Stuart LaForge avant at sollegro.com
Sat Sep 26 18:26:39 UTC 2020


Ben Zaiboc wrote:


>>> The thing that immediately occurs to me is how much it would cost
>>> (energy, not necessarily money) to put even just 20k biological humans
>>> into space in the first place. I don't see a sizeable off-planet
>>> population of humans-as-they-are-now ever being plausible.
>> <snip>
>>> Say 100kg = one person, plus a tiny amount of gear. Bump the 0.8 MWh up
>>> to 1MWh, and say everyone can take a suitcase.  So, 20k people would
>>> take 20GWh, or roughly one ten-thousandth of an estimated global energy
>>> consumption of 200TWh. Now scale this up to millions of people.
>>> Launching a mere 20 million space cowboys (about 1/400th of the global
>>> population) would need a full tenth of the energy consumption of the
>>> entire world. With technology that's effectively magic. With real,
>>> near-term technology, maybe 50 times worse (guessing here).

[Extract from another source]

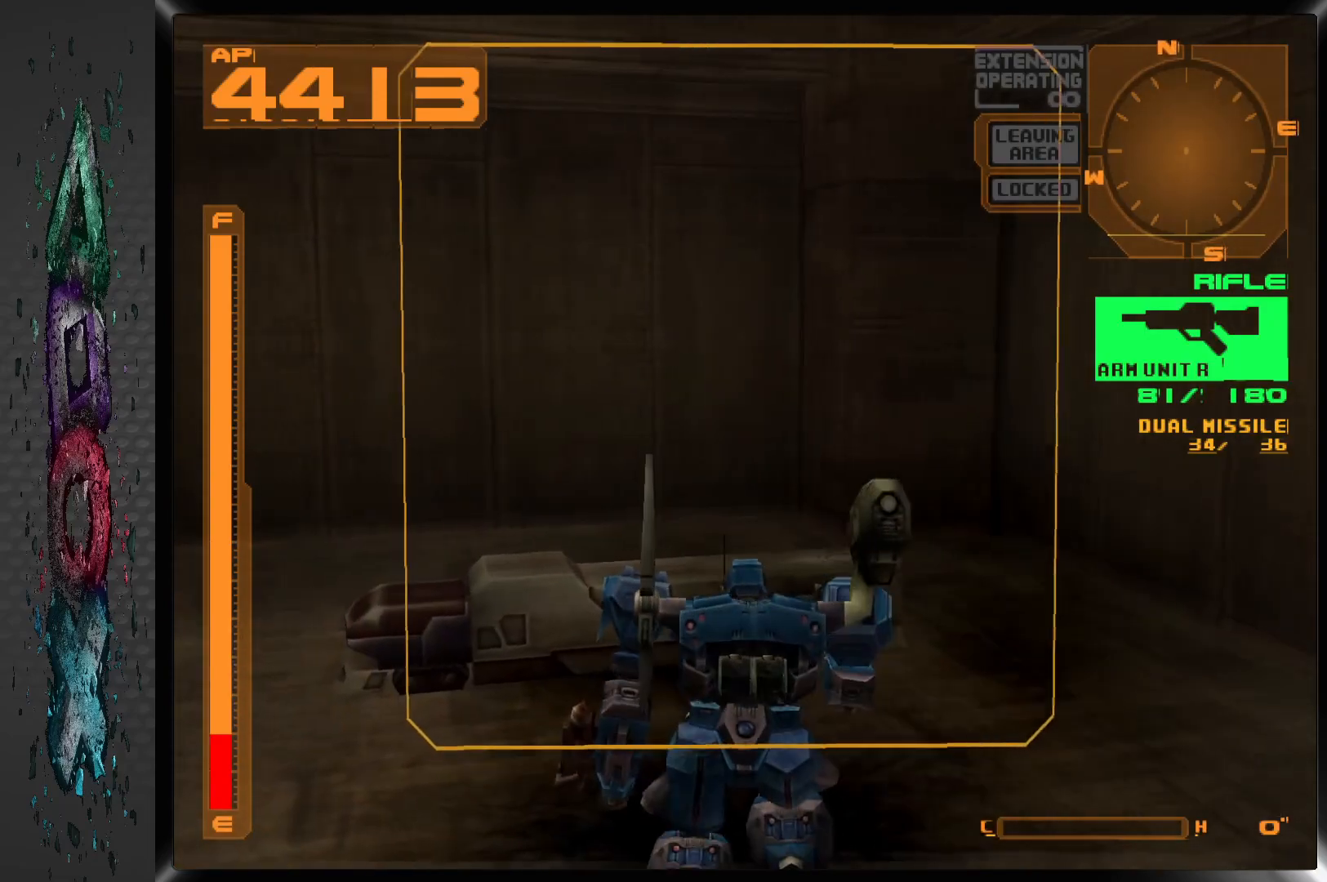
{"buttons": [], "left_stick": "center", "right_stick": "center", "events": [[50, "CIRCLE", "down"], [150, "CIRCLE", "up"], [200, "CIRCLE", "down"], [317, "CIRCLE", "up"], [333, "DPAD_UP", "up"]]}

In theory a maximum of 200TWh could be extracted from a mere 8.01 kg  
of matter if 100% efficiency could be achieved in energy harvesting.  
We need to quit making excuses for extinction and invest in research  
in nuclear rocketry.

>>
>> For millions of people, creating virtual worlds to live in will be
>> much cheaper, more comfortable and much more attractive. You can't
>> just reboot a real Mars colony when a disaster occurs. In future, will
>> we live almost permanently in virtual worlds as our Earth environment
>> becomes less attractive?

The point is neither Earth nor Mars could reboot themselves on their  
own, but if both existed, either one could reboot the other. A Mars  
colony really is like a backup for the human species on Earth.

> Note I'm not talking about? monetary cost. That varies, but the energy
> cost (cost in energy, not monetary cost of energy) doesn't (the minimum
> energy cost, anyway). Unless we get to a state where superabundant
> energy is no problem, I don't see large numbers of humans (biological
> ones) ever getting into space.

Maybe not baseline biological humans, but I can envision specific  
adaptation brought about by genetically engineering and possibly  
selectively breeding some humans to be especially adapted to space.

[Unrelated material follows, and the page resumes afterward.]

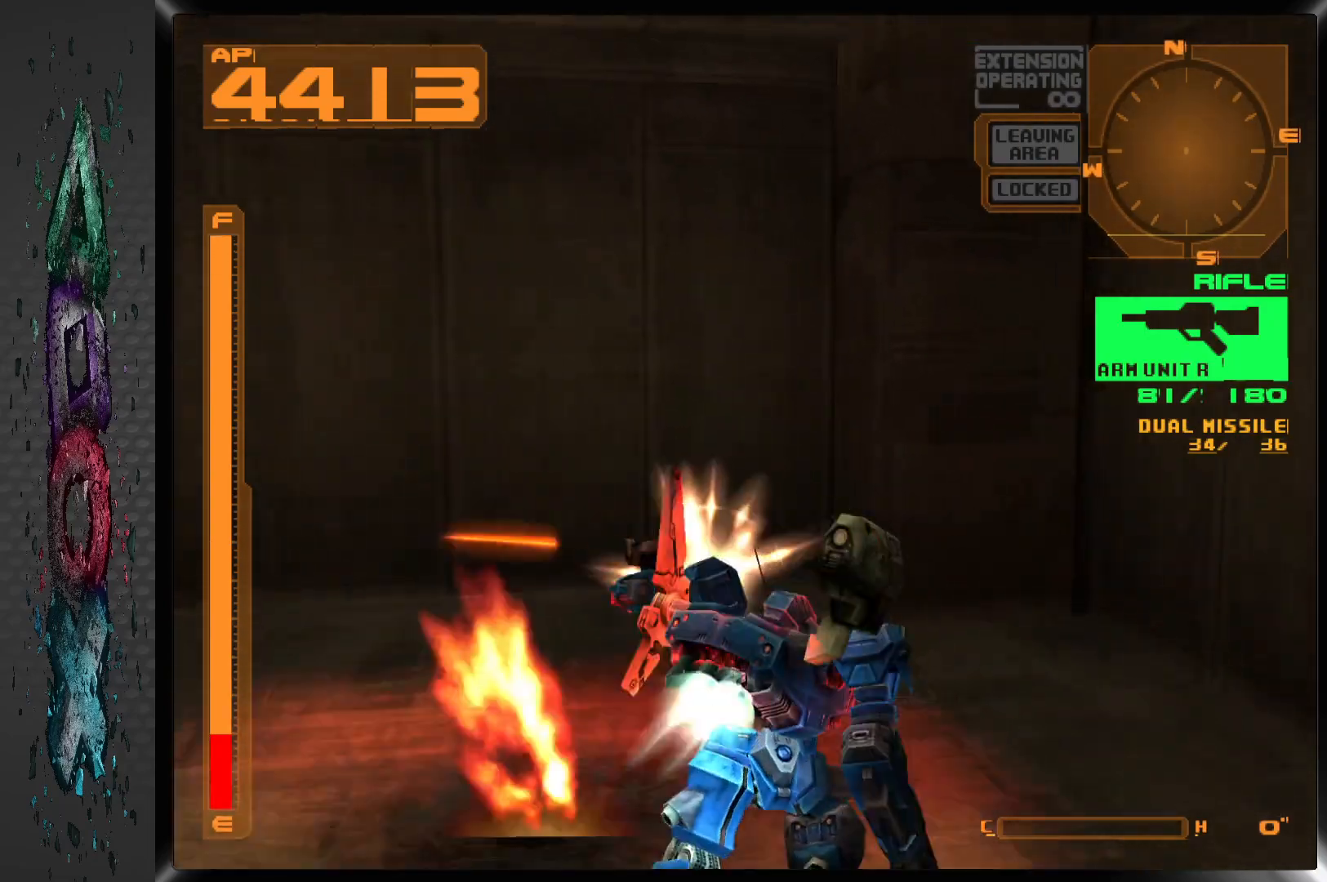
{"buttons": ["DPAD_RIGHT"], "left_stick": "center", "right_stick": "center", "events": [[450, "DPAD_RIGHT", "down"]]}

> The virtual worlds scenario is much much more likely, I agree. And that
> can integrate with uploading too, so I'd expect even when (or if, for
> the pessimists) we do crack uploading and it's widely available, people
> will still live largely in virtual environments, wherever they are
> physically located. And there's a humongous amount of living room
> available in the solar system, even more so when you only need a few
> cubic millimetres of space to live in.

That is a distinct possibility at least for significant proportion of  
the population. But my hope is that humans will expand rather than  
condense. It just seems more extropic.